Video conferencing company Zoom has announced a $14.7 billion all-share deal to buy cloud-based call center operator Five9 Inc (FIVN.O) in its largest-ever acquisition, as competition in the core video conferencing sector heats up.
The teleconferencing service provider has become a household name and investor favorite of the year since the coronavirus pandemic, as companies and schools have adopted its services for virtual classes, office meet-ups, and social networking.

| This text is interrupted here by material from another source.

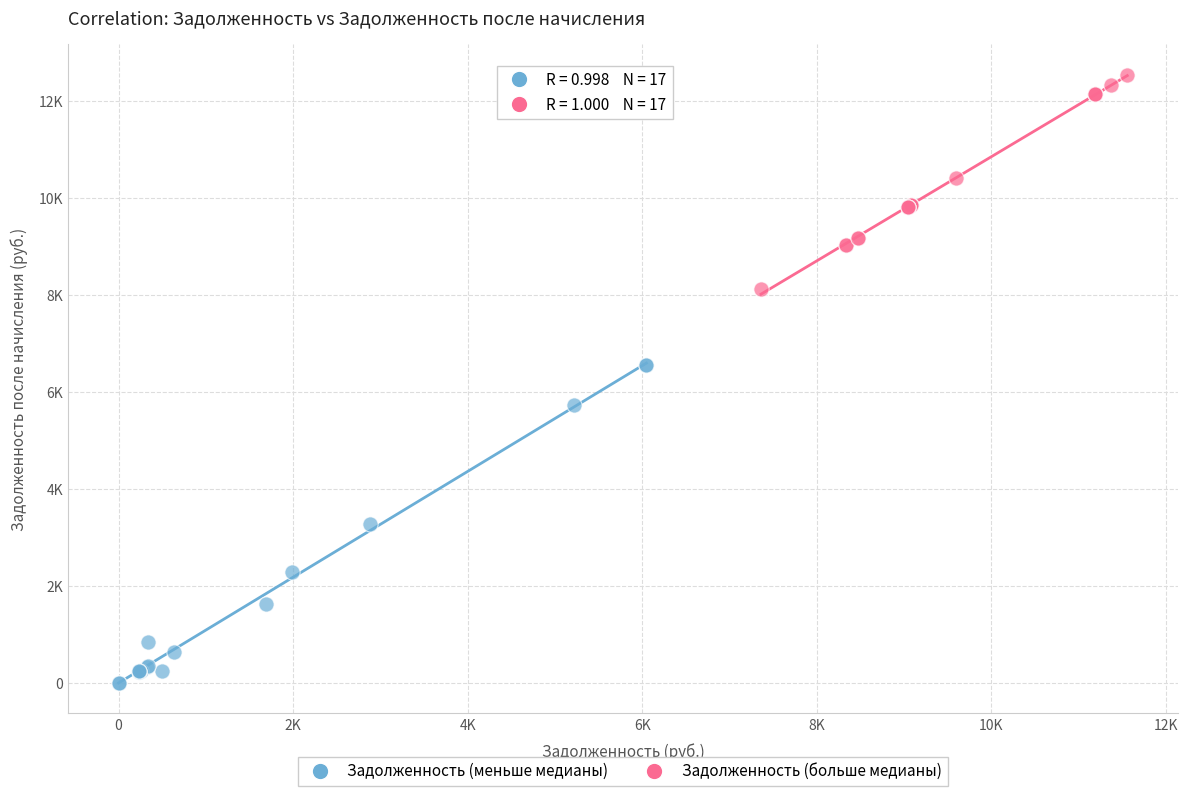

What are all the series names shown in the legend?

Задолженность (меньше медианы), Задолженность (больше медианы)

The San Jose, California-based company is now shifting its focus to its two-year-old cloud calling product Zoom Phone and conference-hosting product Zoom Rooms, as bigger players like Facebook (FB.O) and Alphabet (GOOGL.O) Google amp even their video products.
“The acquisition is expected to help strengthen Zoom’s presence with enterprise customers and allow it to accelerate its long-term growth opportunities by adding a $24 billion call center market,” Zoom said in a statement.
It added that the acquisition will complement Zoom Phone, an alternative to legacy phone offerings, by adding business customers from Five9 and combining its call center software to improve customer interaction across channels.
Five9 will become an operating unit of Zoom and its CEO, Rowan Trollope, will become company president, remaining as head of the unit after the deal, which is expected to close in the first half of 2022.
Global spending on cloud-based conferencing is expected to reach $5.41 billion this year, up from $5.02 billion in 2020, according to technology consulting firm Gartner.